Of course, the fact that kids in many states appear to be much smarter on state tests than on NAEP is not news to most of us. Lots of folks have talked about it, and some use the gap to push for a national testing system or some NAEP-NCLB linkage. I don't think that's happening anytime soon. Why not? As Feller puts it: "The state tests have consequences for schools. The federal test does not."

But it's good to be reminded of how big the gap is: 30, 40 or 50 percentage points lower on the federal exam.Feller calls out some states you'd expect -- Mississippi, Colorado, West Virginia -- and some you wouldn't like North Carolina for large gaps between state and NAEP results. I never knew the NC state tests were set that low. Nor did I know that some states have higher requirements than NAEP, and kids do better on NAEP than on the state tests.

Interestingly, the report isn't really about the NAEP-state gap. Its focus is on whether anyone's making progress on NAEP from 2003 to 2005, by state. "Most states have made progress in raising achievement in the elementary grades, but secondary schools still struggle to close gaps between poor and minority students and their White and more affluent peers."

Primary Progress, Secondary Challenge (PDF).

1 Comments:

Anonymous Bob said...

Alexander,

As one who has followed the NAEP achievement levels fairly closely since their inception, I find the continual NAEP-state gap discussion fairly infuriating. I have two main problems with it. First, why is the assumption always that the NAEP levels are right and the state levels are wrong? Yes, there is the suspicion that states are low-balling their standards so they look better. But there is no evidence that the NAEP levels reflect "grade-level" performance, as Susan Aspey says in Ben Feller's piece. In fact, there's plenty of evidence that the NAEP levels are unreasonably high. As an NRC committee found, NAGB chose to lower the levels in science because TIMSS had just come out showing that US students performed pretty well compared with other students, and nobody would have believed NAEP results that showed that virtually no US student was advanced in science.

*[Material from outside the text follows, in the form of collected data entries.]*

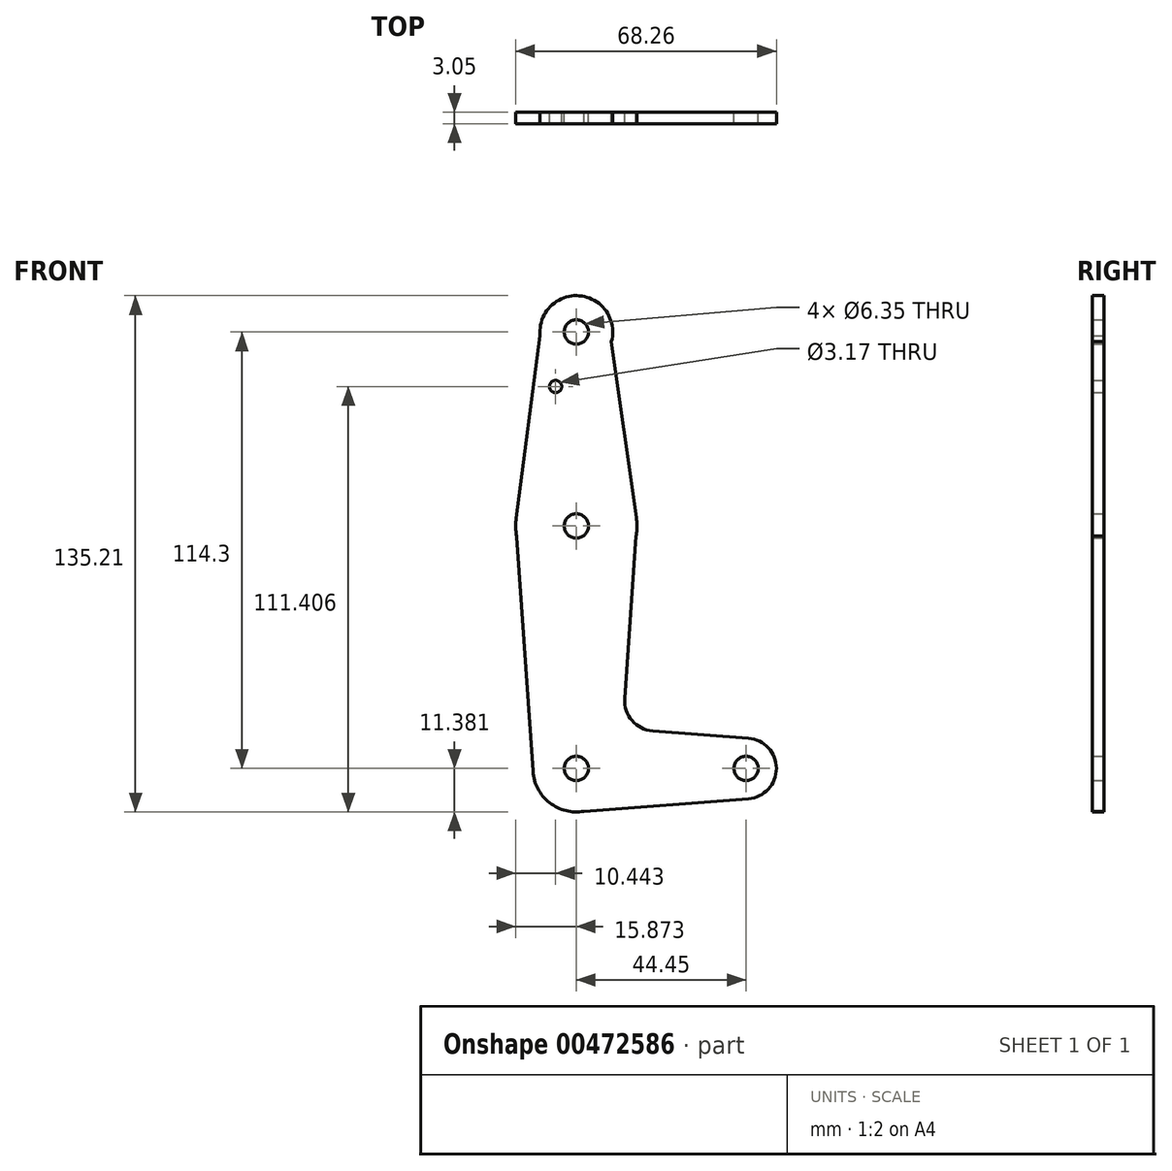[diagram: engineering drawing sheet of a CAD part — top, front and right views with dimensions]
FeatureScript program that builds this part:
annotation { "Feature Type Name" : "Feature", "Feature Type Description" : "" }
export const myFeature = defineFeature(function(context is Context, id is Id, definition is map)
    precondition{}
    {
        {
            var Q0;
            Q0=qCreatedBy(makeId("Front.planeOp"),FACE);
            var sketch = newSketch(context, id + "F0", { "sketchPlane" : qUnion([Q0])});
            skCircle(sketch, "E0", {"center": v(-39.27, 79.38) * mm, "radius": 9.53 * mm});
            skLineSegment(sketch, "E1", {"start": v(-39.27, 79.38) * mm, "end": v(-39.27, -34.92) * mm, "construction": true});
            skLineSegment(sketch, "E2", {"start": v(-39.27, -34.92) * mm, "end": v(5.18, -34.92) * mm, "construction": true});
            skCircle(sketch, "E3", {"center": v(-39.27, -34.92) * mm, "radius": 11.39 * mm});
            skCircle(sketch, "E4", {"center": v(5.18, -34.92) * mm, "radius": 7.94 * mm});
            skCircle(sketch, "E5", {"center": v(-39.27, 28.58) * mm, "radius": 15.88 * mm});
            skLineSegment(sketch, "E6", {"start": v(-48.74, 78.4) * mm, "end": v(-55, 30.65) * mm});
            skLineSegment(sketch, "E7", {"start": v(-30.08, 76.86) * mm, "end": v(-23.55, 30.81) * mm});
            skLineSegment(sketch, "E8", {"start": v(-23.62, 25.9) * mm, "end": v(-26.58, -16.6) * mm});
            skLineSegment(sketch, "E9", {"start": v(-54.87, 25.65) * mm, "end": v(-50.63, -35.7) * mm});
            skLineSegment(sketch, "E10", {"start": v(-19.26, -25.08) * mm, "end": v(5.8, -27) * mm});
            skLineSegment(sketch, "E11", {"start": v(-39.55, -46.3) * mm, "end": v(5.79, -42.83) * mm});
            skCircle(sketch, "E12", {"center": v(-39.27, 79.38) * mm, "radius": 3.18 * mm});
            skCircle(sketch, "E13", {"center": v(-39.27, 28.58) * mm, "radius": 3.18 * mm});
            skCircle(sketch, "E14", {"center": v(-39.27, -34.92) * mm, "radius": 3.18 * mm});
            skCircle(sketch, "E15", {"center": v(5.18, -34.92) * mm, "radius": 3.18 * mm});
            skArc(sketch, "E16.filletArc", {"start": v(-26.58, -16.6) * mm, "mid": v(-24.67, -22.34) * mm, "end": v(-19.26, -25.08) * mm});
            skCircle(sketch, "E17", {"center": v(-44.7, 65.1) * mm, "radius": 1.59 * mm});
            skSolve(sketch);
        }
        {
            var Q0;
            Q0 = qSketchRegion(id + "F0", true);
            extrude(context, id + "F1", {"entities" : qUnion([Q0]), "depth" : 3.05 * mm});
        }
    });
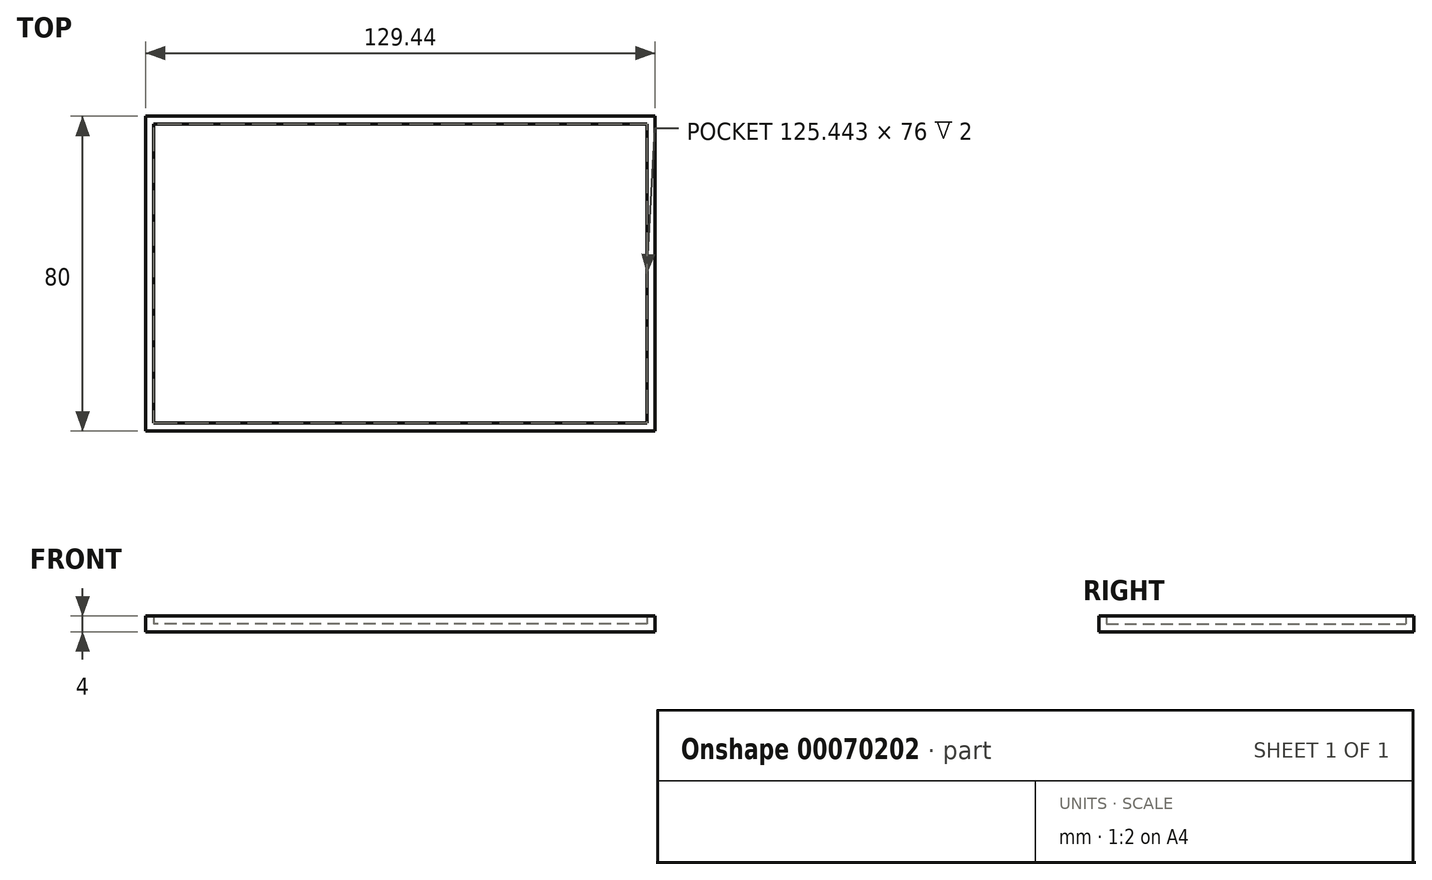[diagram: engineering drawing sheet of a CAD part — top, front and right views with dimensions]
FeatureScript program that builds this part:
annotation { "Feature Type Name" : "Feature", "Feature Type Description" : "" }
export const myFeature = defineFeature(function(context is Context, id is Id, definition is map)
    precondition{}
    {
        {
            var Q0;
            Q0=qCreatedBy(makeId("Top.planeOp"),FACE);
            var sketch = newSketch(context, id + "F0", { "sketchPlane" : qUnion([Q0])});
            skLineSegment(sketch, "E0.rect.bottom", {"start": v(-64.72, 40) * mm, "end": v(64.72, 40) * mm});
            skLineSegment(sketch, "E0.rect.top", {"start": v(-64.72, -40) * mm, "end": v(64.72, -40) * mm});
            skLineSegment(sketch, "E0.rect.left", {"start": v(-64.72, 40) * mm, "end": v(-64.72, -40) * mm});
            skLineSegment(sketch, "E0.rect.right", {"start": v(64.72, 40) * mm, "end": v(64.72, -40) * mm});
            skPoint(sketch, "E0.rect.middle", {"position": v(0, 0) * mm});
            skSolve(sketch);
        }
        {
            var Q0;
            Q0 = qSketchRegion(id + "F0", true);
            extrude(context, id + "F1", {"entities" : qUnion([Q0]), "oppositeDirection" : true, "depth" : 2 * mm});
        }
        {
            var Q0;
            Q0=qCreatedBy(makeId("Top.planeOp"),FACE);
            var sketch = newSketch(context, id + "F2", { "sketchPlane" : qUnion([Q0])});
            skLineSegment(sketch, "E1.bottom", {"start": v(-64.72, 40) * mm, "end": v(64.72, 40) * mm});
            skLineSegment(sketch, "E1.top", {"start": v(-64.72, -40) * mm, "end": v(64.72, -40) * mm});
            skLineSegment(sketch, "E1.left", {"start": v(-64.72, 40) * mm, "end": v(-64.72, -40) * mm});
            skLineSegment(sketch, "E1.right", {"start": v(64.72, 40) * mm, "end": v(64.72, -40) * mm});
            skLineSegment(sketch, "E2.0", {"start": v(62.72, 38) * mm, "end": v(-62.72, 38) * mm});
            skLineSegment(sketch, "E2.1", {"start": v(62.72, -38) * mm, "end": v(62.72, 38) * mm});
            skLineSegment(sketch, "E2.2", {"start": v(-62.72, -38) * mm, "end": v(62.72, -38) * mm});
            skLineSegment(sketch, "E2.3", {"start": v(-62.72, 38) * mm, "end": v(-62.72, -38) * mm});
            skSolve(sketch);
        }
        {
            var Q0;
            Q0 = qSketchRegion(id + "F2", true);
            extrude(context, id + "F3", {"entities" : qUnion([Q0]), "operationType" : NewBodyOperationType.ADD, "depth" : 2 * mm});
        }
    });
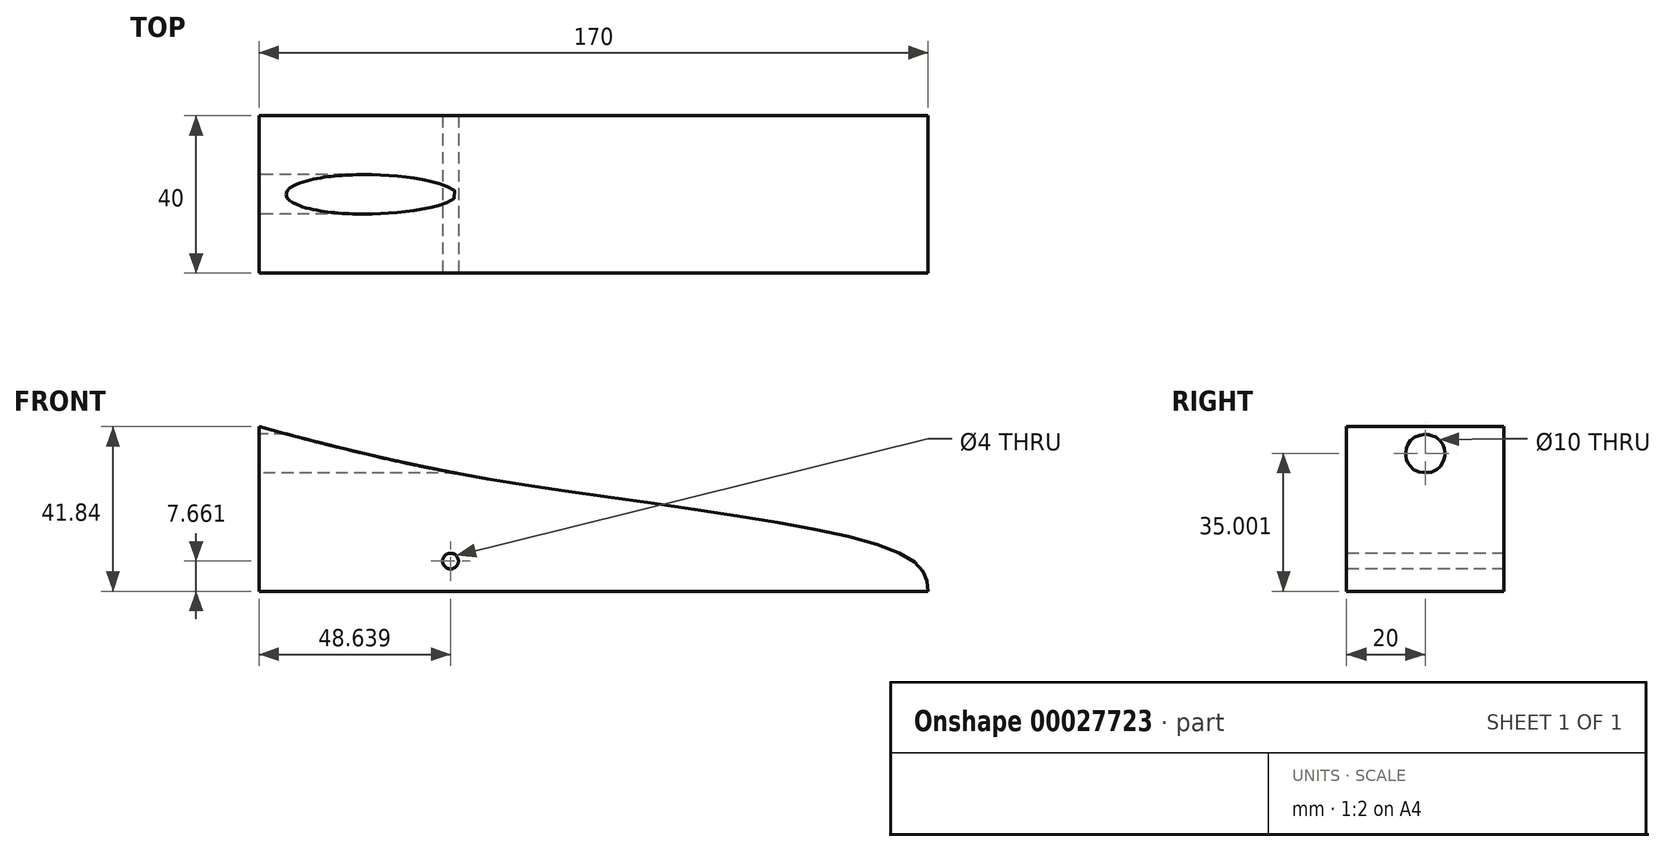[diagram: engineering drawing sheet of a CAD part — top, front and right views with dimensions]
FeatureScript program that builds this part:
annotation { "Feature Type Name" : "Feature", "Feature Type Description" : "" }
export const myFeature = defineFeature(function(context is Context, id is Id, definition is map)
    precondition{}
    {
        {
            var Q0;
            Q0=qCreatedBy(makeId("Front.planeOp"),FACE);
            var sketch = newSketch(context, id + "F0", { "sketchPlane" : qUnion([Q0])});
            skLineSegment(sketch, "E0.bottom", {"start": v(-84.2, -32.3) * mm, "end": v(85.8, -32.3) * mm});
            skLineSegment(sketch, "E0.top", {"start": v(-84.2, 37.7) * mm, "end": v(85.8, 37.7) * mm});
            skLineSegment(sketch, "E0.left", {"start": v(-84.2, -32.3) * mm, "end": v(-84.2, 37.7) * mm});
            skLineSegment(sketch, "E0.right", {"start": v(85.8, -32.3) * mm, "end": v(85.8, 37.7) * mm});
            skFitSpline(sketch, "E1", {"points": [v(85.8, -32.3) * mm, v(81.44, -24.15) * mm, v(-17.76, -5.12) * mm, v(-84.2, 9.54) * mm], "startDerivative": vector(-5.85, 59.3) * mm, "endDerivative": vector(-144.72, 38.93) * mm});
            skSolve(sketch);
        }
        {
            var Q0;
            Q0=makeQuery(id+"F0.imprint","IMPRINT",FACE,{"disambiguationData":[TD([[makeQuery(id+"F0.imprint","IMPRINT",EDGE,{"derivedFrom":sQuery(id+"F0.wireOp",EDGE,"E0.bottom")}),1.0]])]});
            extrude(context, id + "F1", {"entities" : qUnion([Q0]), "depth" : 40 * mm});
        }
        {
            var Q0;
            Q0=makeQuery(id+"F1.opExtrude","SWEPT_FACE",FACE,{"disambiguationData":[OSD([sQuery(id+"F0.wireOp",EDGE,"E0.left")])]});
            var sketch = newSketch(context, id + "F2", { "sketchPlane" : qUnion([Q0])});
            skCircle(sketch, "E2", {"center": v(20, 2.7) * mm, "radius": 5 * mm});
            skSolve(sketch);
        }
        {
            var Q0;
            Q0=makeQuery(id+"F2.imprint","IMPRINT",FACE,{"disambiguationData":[TD([[makeQuery(id+"F2.imprint","IMPRINT",EDGE,{"derivedFrom":sQuery(id+"F2.wireOp",EDGE,"E2")}),1.0]])]});
            extrude(context, id + "F3", {"entities" : qUnion([Q0]), "operationType" : NewBodyOperationType.REMOVE, "oppositeDirection" : true, "depth" : 65 * mm});
        }
        {
            var Q0;
            Q0=makeQuery(id+"F1.opExtrude","CAP_FACE",FACE,{"disambiguationData":[OSD([sQuery(id+"F0.wireOp",EDGE,"E0.bottom"),sQuery(id+"F0.wireOp",EDGE,"E0.top"),sQuery(id+"F0.wireOp",EDGE,"E0.left"),sQuery(id+"F0.wireOp",EDGE,"E0.right")])],"isStart":false});
            var sketch = newSketch(context, id + "F4", { "sketchPlane" : qUnion([Q0])});
            skCircle(sketch, "E3", {"center": v(-35.56, -24.64) * mm, "radius": 2 * mm});
            skCircle(sketch, "E4", {"center": v(174.33, -24.64) * mm, "radius": 2 * mm});
            skSolve(sketch);
        }
        {
            var Q0;
            Q0=makeQuery(id+"F4.imprint","IMPRINT",FACE,{"disambiguationData":[TD([[makeQuery(id+"F4.imprint","IMPRINT",EDGE,{"derivedFrom":sQuery(id+"F4.wireOp",EDGE,"E3")}),1.0]])]});
            var Q1;
            Q1=makeQuery(id+"F4.imprint","IMPRINT",FACE,{"disambiguationData":[TD([[makeQuery(id+"F4.imprint","IMPRINT",EDGE,{"derivedFrom":sQuery(id+"F4.wireOp",EDGE,"E4")}),1.0]])]});
            extrude(context, id + "F5", {"entities" : qUnion([Q0, Q1]), "operationType" : NewBodyOperationType.REMOVE, "endBound" : BoundingType.THROUGH_ALL, "oppositeDirection" : true, "depth" : 25 * mm});
        }
    });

Second, the levels might be different because NAEP and state tests are *different tests*! Just because they both measure "math" doesn't mean they measure the same things. Although there are doubts that state tests are truly aligned with state standards, at least they are designed to measure those standards. States don't pretend to align their tests with NAEP. And NAEP is generally broader than state tests because the framework on which it is based represents a consensus among all states. When people tried to discredit Texas by pointing out that gains on the state test were not matched by gains on NAEP, they failed to point out that Texas did show gains on the parts of NAEP that matched their state test.

In addition to these issues, tere are also serious technical problems with the NAEP achievement levels, which many testing experts have found. NCES includes a disclaimer about the levels, yet reports them anyway.

I hope you're right that a NAEP-NCLB linkage won't happen anytime soon.